TASK: Copy out the entries word for word, starting with the first one and continuing through the entry that contains "line at (735, 2185): solid -> dashed".

RECORDS SHOWN:
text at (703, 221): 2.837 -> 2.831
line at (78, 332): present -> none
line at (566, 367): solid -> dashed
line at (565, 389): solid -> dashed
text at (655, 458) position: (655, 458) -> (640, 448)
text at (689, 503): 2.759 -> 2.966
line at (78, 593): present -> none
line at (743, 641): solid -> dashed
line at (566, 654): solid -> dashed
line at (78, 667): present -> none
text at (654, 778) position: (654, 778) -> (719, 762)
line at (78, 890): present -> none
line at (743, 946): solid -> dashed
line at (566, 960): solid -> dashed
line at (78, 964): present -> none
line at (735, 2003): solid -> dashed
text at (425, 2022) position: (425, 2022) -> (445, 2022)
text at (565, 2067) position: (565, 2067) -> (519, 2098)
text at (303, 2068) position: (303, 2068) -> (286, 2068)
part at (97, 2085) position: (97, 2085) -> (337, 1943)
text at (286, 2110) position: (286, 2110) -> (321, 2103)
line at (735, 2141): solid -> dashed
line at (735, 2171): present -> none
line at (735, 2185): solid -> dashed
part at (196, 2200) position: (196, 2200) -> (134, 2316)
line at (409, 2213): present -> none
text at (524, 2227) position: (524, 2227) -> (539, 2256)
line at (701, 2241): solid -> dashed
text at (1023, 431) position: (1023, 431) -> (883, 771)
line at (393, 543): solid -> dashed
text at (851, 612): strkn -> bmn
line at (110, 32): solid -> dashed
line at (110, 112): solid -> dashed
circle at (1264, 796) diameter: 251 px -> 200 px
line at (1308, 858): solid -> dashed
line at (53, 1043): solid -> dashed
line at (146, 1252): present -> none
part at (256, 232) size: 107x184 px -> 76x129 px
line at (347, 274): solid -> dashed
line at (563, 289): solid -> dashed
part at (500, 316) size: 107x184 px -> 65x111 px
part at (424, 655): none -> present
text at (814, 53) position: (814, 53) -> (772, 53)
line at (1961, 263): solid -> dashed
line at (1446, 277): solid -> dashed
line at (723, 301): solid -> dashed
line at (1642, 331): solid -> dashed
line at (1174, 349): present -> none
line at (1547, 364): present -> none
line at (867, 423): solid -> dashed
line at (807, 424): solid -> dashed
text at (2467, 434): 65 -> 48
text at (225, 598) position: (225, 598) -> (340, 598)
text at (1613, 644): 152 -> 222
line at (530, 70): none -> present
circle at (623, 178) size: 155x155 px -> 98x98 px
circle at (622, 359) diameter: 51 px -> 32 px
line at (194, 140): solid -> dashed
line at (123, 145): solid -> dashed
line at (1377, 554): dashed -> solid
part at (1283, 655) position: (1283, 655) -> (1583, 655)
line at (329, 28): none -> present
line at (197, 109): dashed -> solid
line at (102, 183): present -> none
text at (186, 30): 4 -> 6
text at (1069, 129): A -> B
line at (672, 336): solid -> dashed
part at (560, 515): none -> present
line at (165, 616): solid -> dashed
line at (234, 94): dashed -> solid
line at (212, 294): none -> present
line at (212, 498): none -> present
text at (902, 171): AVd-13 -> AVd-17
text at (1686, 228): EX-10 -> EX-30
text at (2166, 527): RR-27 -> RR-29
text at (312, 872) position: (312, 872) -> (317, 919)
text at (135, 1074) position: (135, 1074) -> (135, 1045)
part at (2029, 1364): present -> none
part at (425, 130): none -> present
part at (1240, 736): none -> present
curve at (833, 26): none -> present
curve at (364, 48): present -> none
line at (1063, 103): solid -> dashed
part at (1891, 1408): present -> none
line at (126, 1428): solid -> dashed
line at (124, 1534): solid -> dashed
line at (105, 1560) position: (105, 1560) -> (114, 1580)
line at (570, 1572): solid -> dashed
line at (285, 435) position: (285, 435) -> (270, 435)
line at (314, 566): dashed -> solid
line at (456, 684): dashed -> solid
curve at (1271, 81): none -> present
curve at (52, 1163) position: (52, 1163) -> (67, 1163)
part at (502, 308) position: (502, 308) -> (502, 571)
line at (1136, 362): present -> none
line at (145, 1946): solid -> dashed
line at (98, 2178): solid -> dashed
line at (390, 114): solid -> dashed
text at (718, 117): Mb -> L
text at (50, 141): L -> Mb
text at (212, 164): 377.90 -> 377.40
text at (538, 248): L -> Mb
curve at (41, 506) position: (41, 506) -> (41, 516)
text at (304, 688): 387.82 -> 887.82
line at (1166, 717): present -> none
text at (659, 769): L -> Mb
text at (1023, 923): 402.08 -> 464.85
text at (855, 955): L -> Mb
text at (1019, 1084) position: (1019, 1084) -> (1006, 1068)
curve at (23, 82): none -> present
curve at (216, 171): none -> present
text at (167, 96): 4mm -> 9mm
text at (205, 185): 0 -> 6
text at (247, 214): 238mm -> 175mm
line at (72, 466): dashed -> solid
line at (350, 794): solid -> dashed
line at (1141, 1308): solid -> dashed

SOLUTION TO THE EXERCISE:
text at (703, 221): 2.837 -> 2.831
line at (78, 332): present -> none
line at (566, 367): solid -> dashed
line at (565, 389): solid -> dashed
text at (655, 458) position: (655, 458) -> (640, 448)
text at (689, 503): 2.759 -> 2.966
line at (78, 593): present -> none
line at (743, 641): solid -> dashed
line at (566, 654): solid -> dashed
line at (78, 667): present -> none
text at (654, 778) position: (654, 778) -> (719, 762)
line at (78, 890): present -> none
line at (743, 946): solid -> dashed
line at (566, 960): solid -> dashed
line at (78, 964): present -> none
line at (735, 2003): solid -> dashed
text at (425, 2022) position: (425, 2022) -> (445, 2022)
text at (565, 2067) position: (565, 2067) -> (519, 2098)
text at (303, 2068) position: (303, 2068) -> (286, 2068)
part at (97, 2085) position: (97, 2085) -> (337, 1943)
text at (286, 2110) position: (286, 2110) -> (321, 2103)
line at (735, 2141): solid -> dashed
line at (735, 2171): present -> none
line at (735, 2185): solid -> dashed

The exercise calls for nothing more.